- **WHAT YOU WILL DO**:
Filter the entries below down to the lines that hold "playtest".

- **THE DATA**:
■ ■ ■ ■ ■

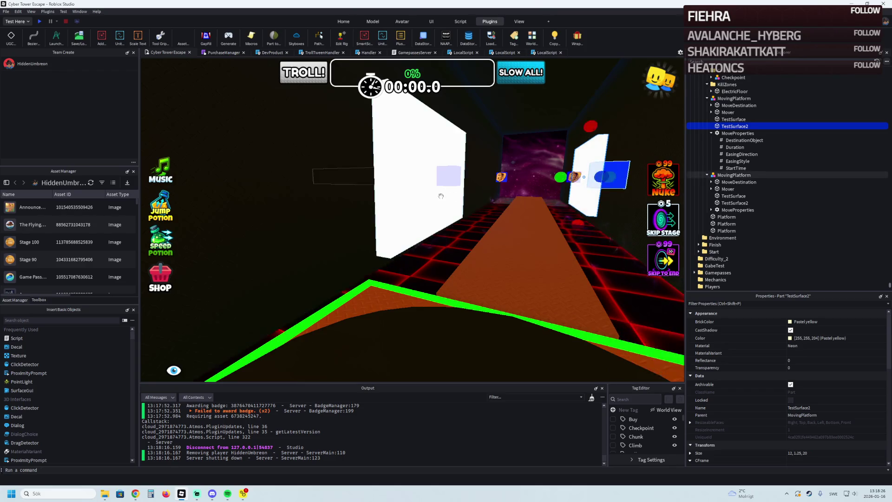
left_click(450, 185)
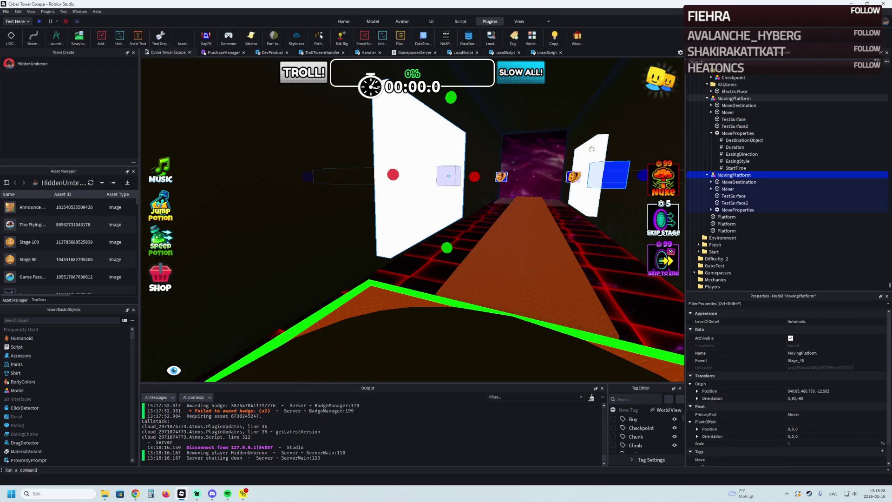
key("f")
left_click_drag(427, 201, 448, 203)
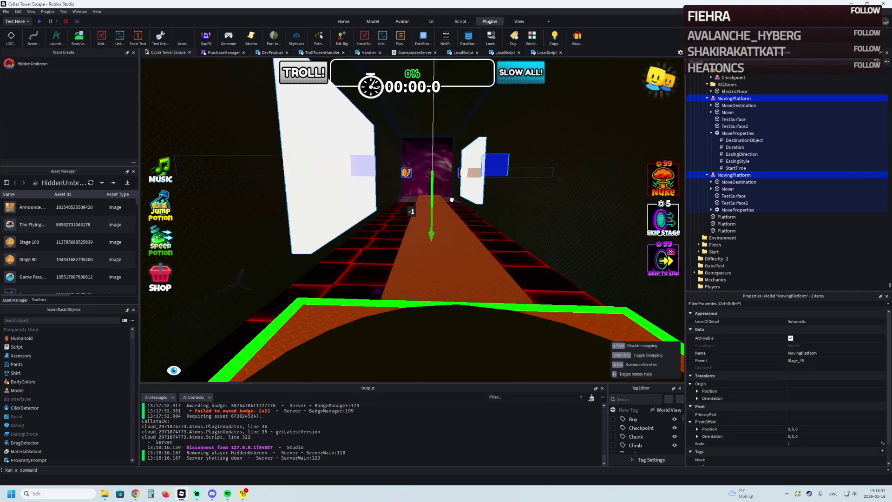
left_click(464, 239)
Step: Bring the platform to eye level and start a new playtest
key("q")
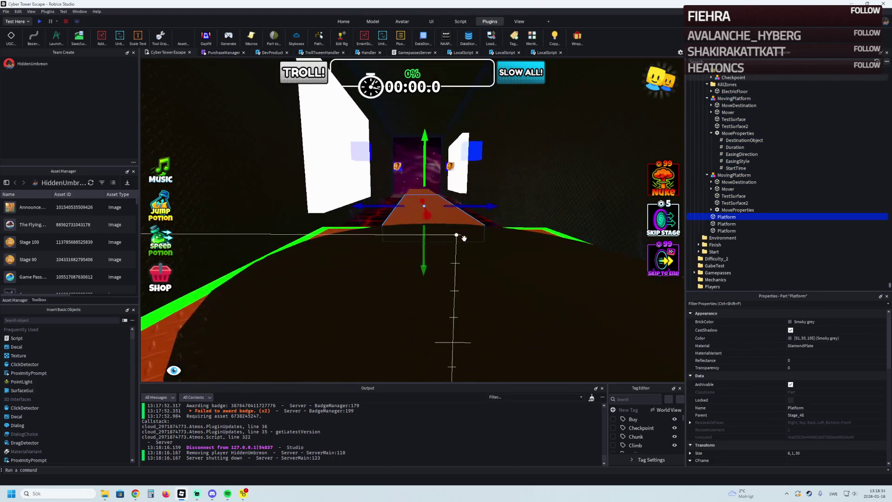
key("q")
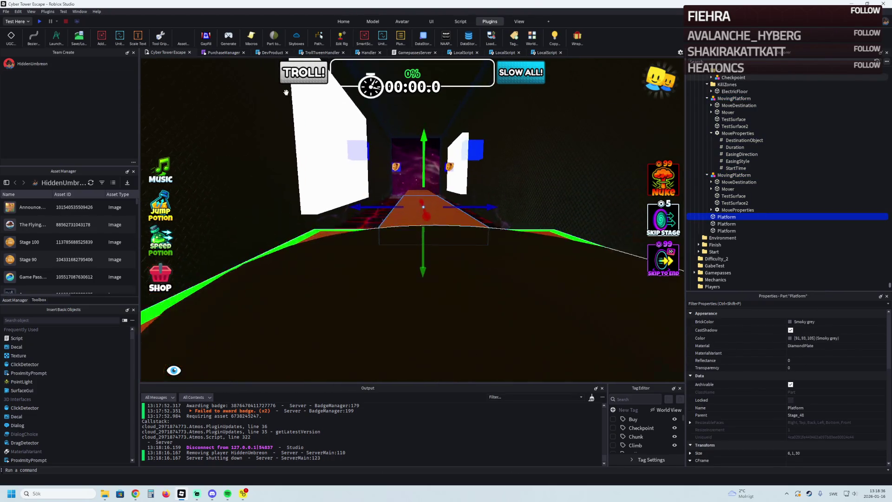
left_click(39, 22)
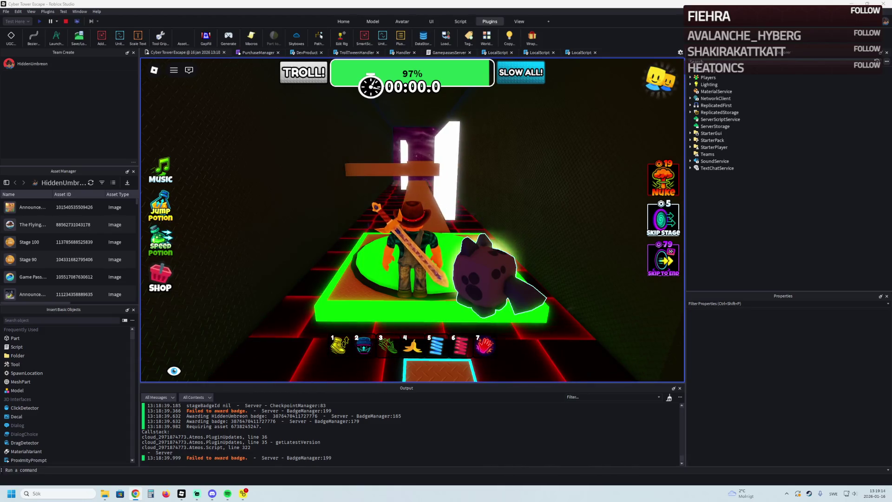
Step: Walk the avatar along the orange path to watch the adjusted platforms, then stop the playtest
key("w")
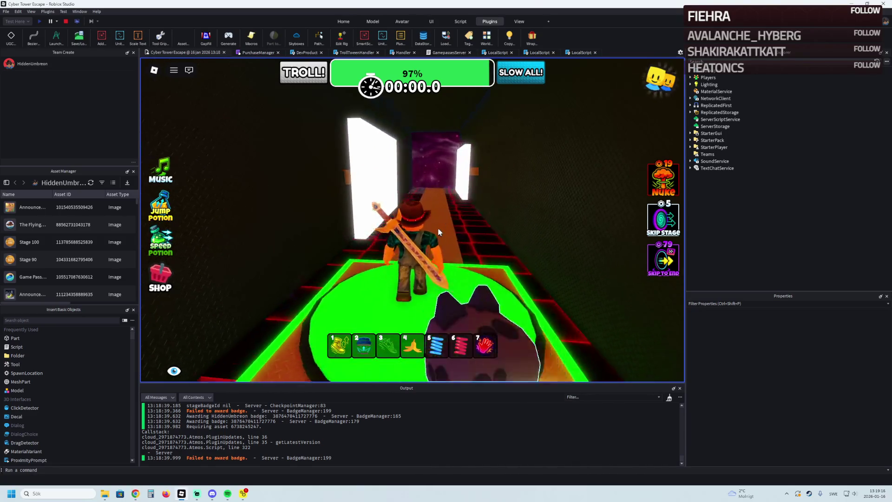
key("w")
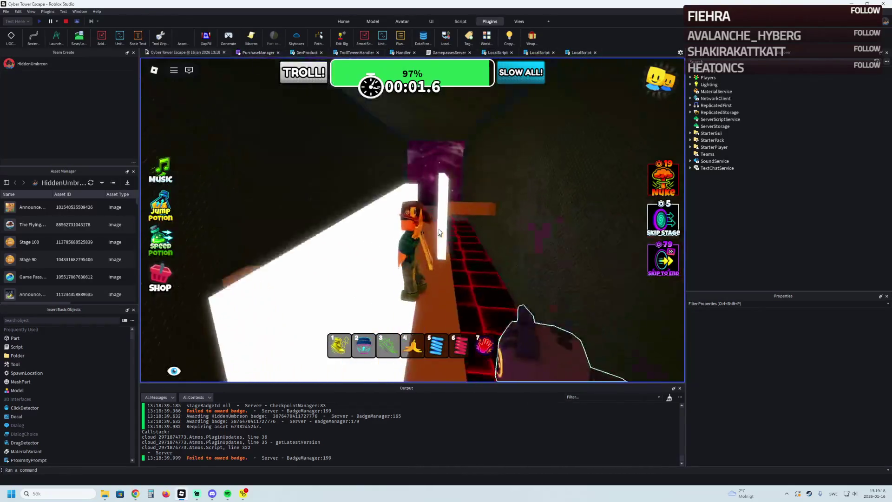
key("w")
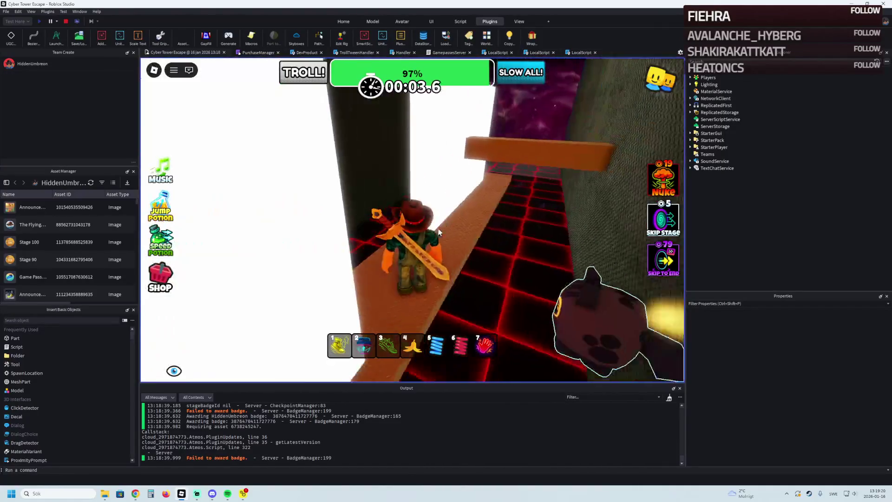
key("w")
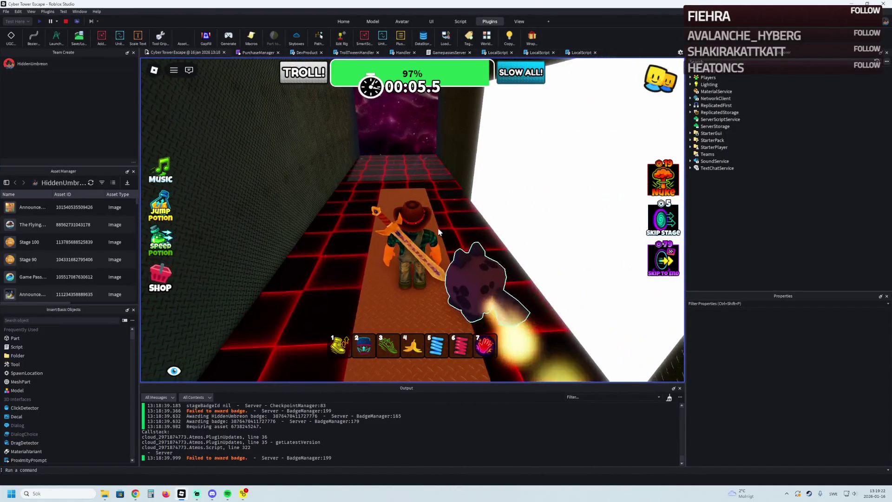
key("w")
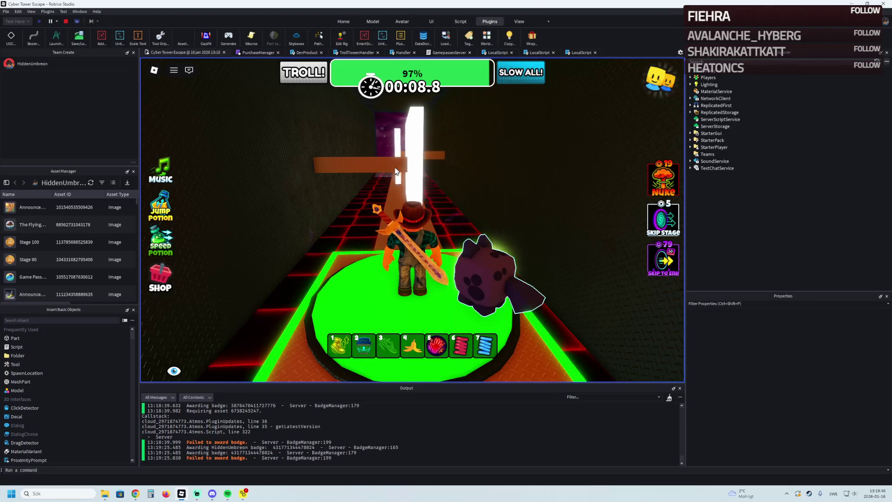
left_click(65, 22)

■ ■ ■ ■ ■

- **OUTPUT OF THE EXERCISE**:
Step: Bring the platform to eye level and start a new playtest
Step: Walk the avatar along the orange path to watch the adjusted platforms, then stop the playtest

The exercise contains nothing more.